I believe the behaviour is different for iOS devices, but on Android devices at least, OwnTracks connects to your MQTT server, and publishes location updates as blobs of JSON. You can connect up other MQTT clients to that server and listen out for those events. I use the excellent NodeJS “mqtt“ package to do exactly this. You can also configure authentication and ACLs to control which users have access to which locations, meaning that you can optionally share location data with other friends who connect to your MQTT server. The OwnTracks app displays the locations of everyone you can see, on a map. And if your friends don’t want to connect to your MQTT server? They can connect to their own, and you can bridge them together!

Battery life? OwnTracks seems to work hard to not work hard. OwnTracks asks your device to notify it only when it’s in motion, or when you’ve entered or left a user defined waypoint. When you’re in motion, it will publish location updates to the server according to user defined time periods and distances travelled.

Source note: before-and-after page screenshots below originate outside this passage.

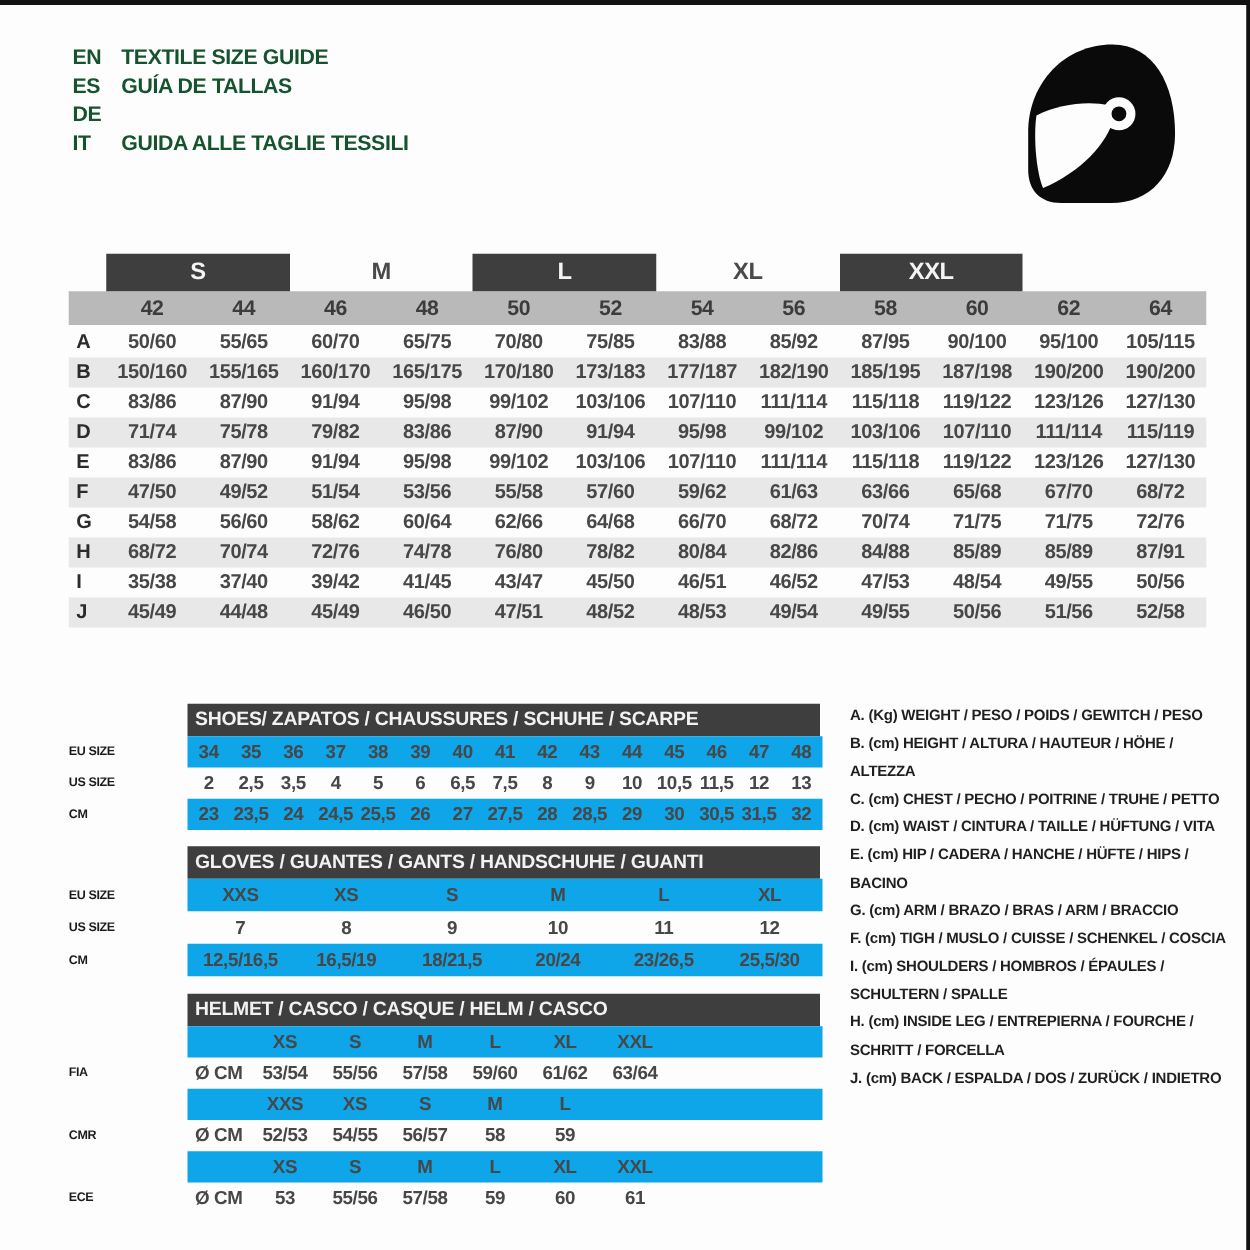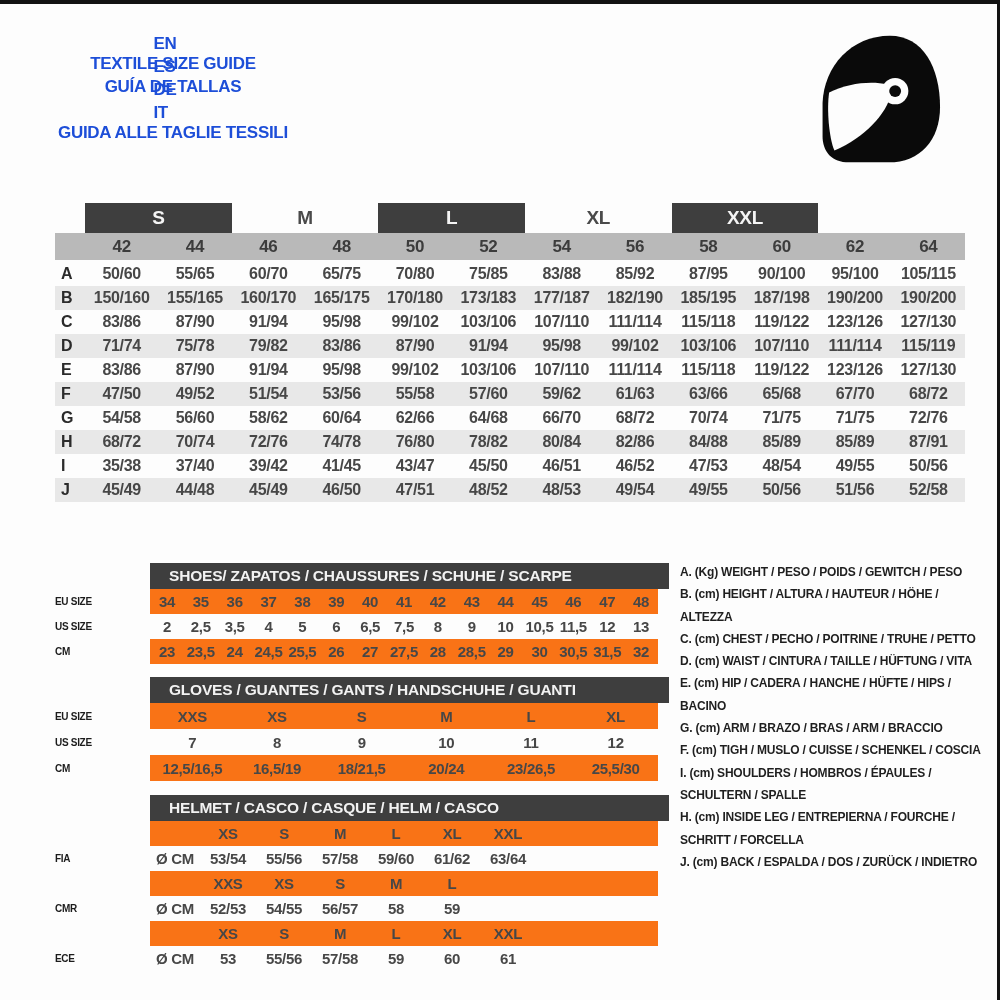"EN" .lang-row { color: #1d4ed8 -> #14532d; flex-direction: column -> none }
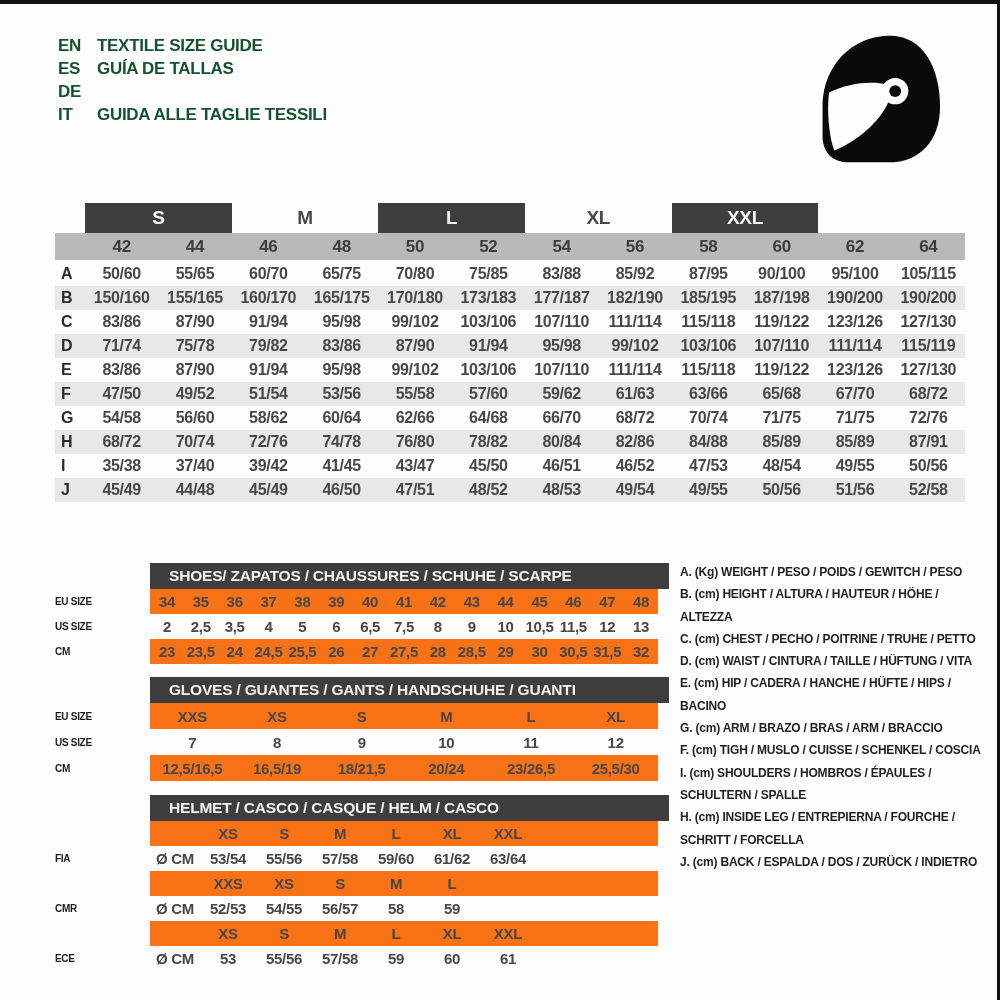"SHOES/ ZAPATOS / CHAUSSURES /" .st-title { padding-left: 19px -> 6px }
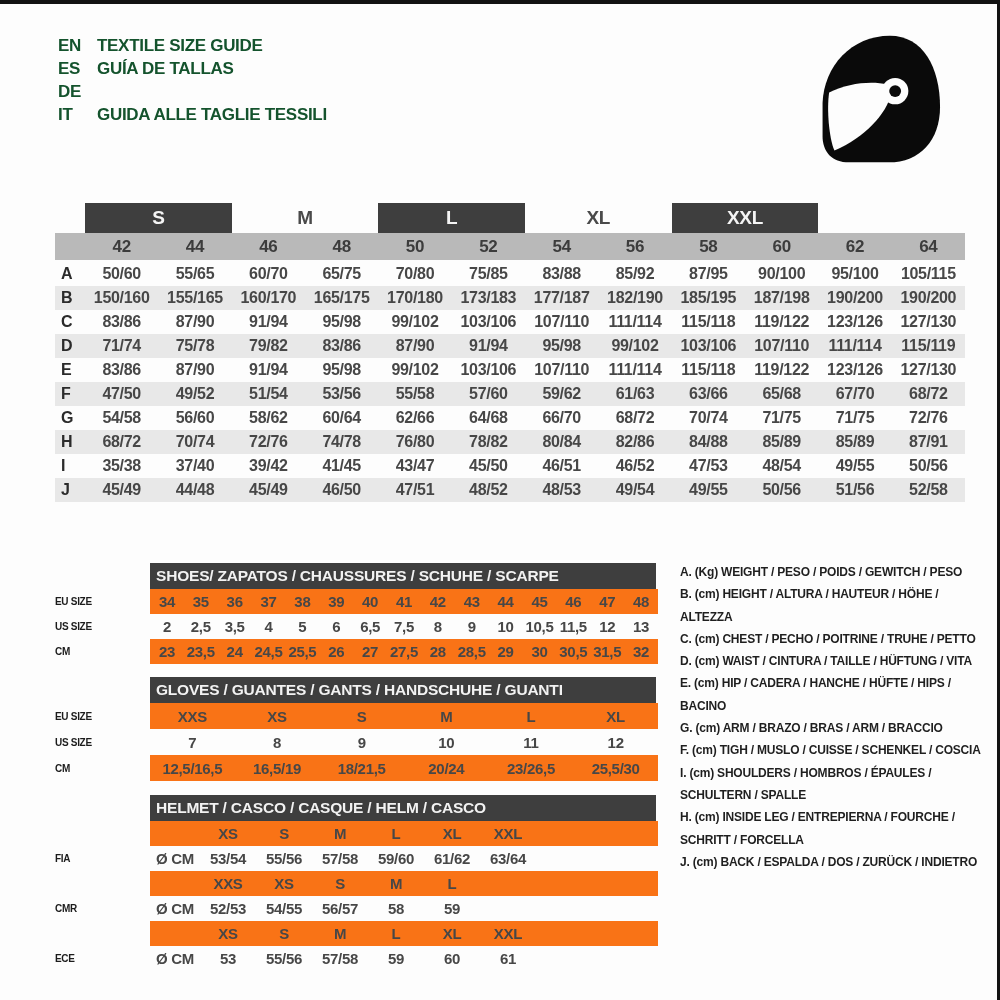"34" .srow.striped .sgrid { background: #f97316 -> #0ea5e9 }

There was one issue with the above algorithm. If your phone is stationary for a long period of time, you don’t get updates (I believe the iOS version can be set to send on an interval). So when your last published location was 12 hours ago, you don’t know if you haven’t received any updates because you haven’t moved, or because your phone ran out of battery/network access. To deal with this, I enabled “Remote commands” in the OwnTracks interface, and set up a job on my server to run the following command every 30 minutes:

mosquitto_pub -u YourUsername -P YourPassword -t 'owntracks/mike/phone/cmd' -m '{"_type":"cmd","action":"reportLocation"}'

OwnTracks not only publishes to the MQTT server, but it subscribes to “topics” on it too, so when it sees a “reportLocation” request. It knows that it should immediately report it’s location. This means I get updates at least every half an hour regardless of whether or not I’ve moved.

And if there is no network access? OwnTracks batches up the location changes and publishes them once network access is available again.

Don’t have a static IP to stick an MQTT server on? You have a permanently running machine, but it’s behind a weird NAT setup that you can’t get around? If you have an Android phone, fear not, you can run your MQTT server behind a Tor Hidden Service, install Orbot on your device, configure Orbot to force all traffic from OwnTracks through Tor, and configure OwnTracks to talk to your hidden service hostname. How do I know that this works? Because that’s exactly what I’m doing. This has the added benefit that anybody monitoring your servers network (your ISP or hosting provider), wont be able to track your movements from IP to IP due to your regular MQTT traffic.

And to top it all, the documentation is excellent: detailed, but not dumbed down; and the developers are quick to respond to issues on Github.